### Source text
======

Lean for rpm increase while taking off

It's a lot more complex than that. I have run up engines before inspections first thing in the morning, then found water inside the rocker covers when they were removed for various reasons. In our colder climate we normally find the oil on the dipstick looking like foamy coffee with cream after a shorter flight, and that's the oil/water emulsion that results from crankcase moisture accumulating and mixing with the oil on short flights.

The rest of it is chemistry. Water provides oxygen and hydrogen. Oil supplies sulfur, chlorine and nitrogen, as do the other blowby gases. The metals in the engine--aluminum, iron, copper, zinc and tin--act as catalysts. Leave them sitting together and over time we get sulfuric, hydrochloric and nitric acids, and none of those are friendly to engines. Hydrobromic acid can be formed when engines are run on leaded fuels. These reactions also form sludges. These are some of the major reasons we change oil periodically. Just coating the engine parts with oil will do little good if there's water in there, too. Water mixes with the oil during operation, and when the engine is shut down it's left in places like the lifter bodies, oil galleries in the case and crank, in the accessory case and between the pistons and cylinder walls. I have pulled cylinders off after a short runup and found water droplets in there.

======

### Data segment
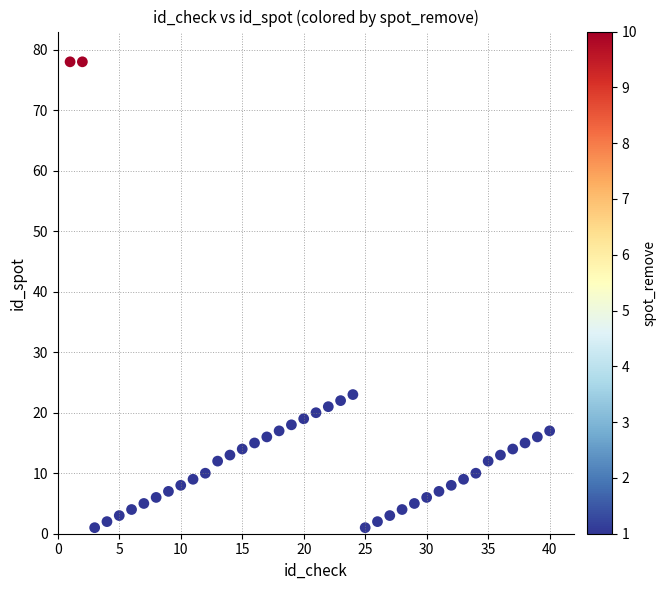

What Y value in the scatter plot is closest to 39?

23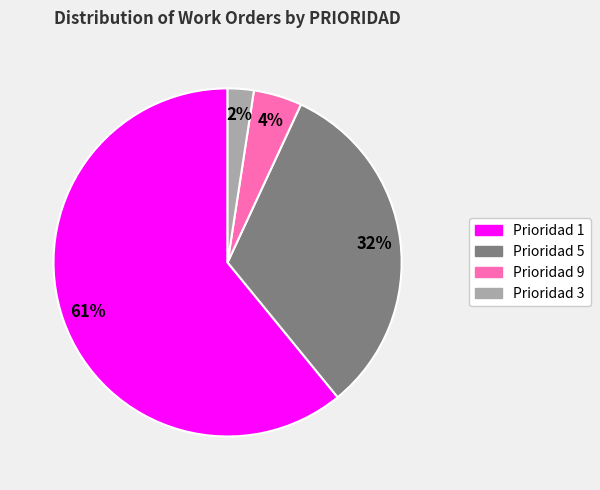

To the nearest percent, what is the average slice percentage?

25%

======

### Required actions
1. In the text on engine moisture, which metals in the engine act as catalysts?
2. Retype the passage of the text on engine moisture from "Lean for rpm" to "on short flights.".
The listing plays no part in what comes next.

### Answers to the exercises
1. Aluminum, iron, copper, zinc and tin.

2.
Lean for rpm increase while taking off

It's a lot more complex than that. I have run up engines before inspections first thing in the morning, then found water inside the rocker covers when they were removed for various reasons. In our colder climate we normally find the oil on the dipstick looking like foamy coffee with cream after a shorter flight, and that's the oil/water emulsion that results from crankcase moisture accumulating and mixing with the oil on short flights.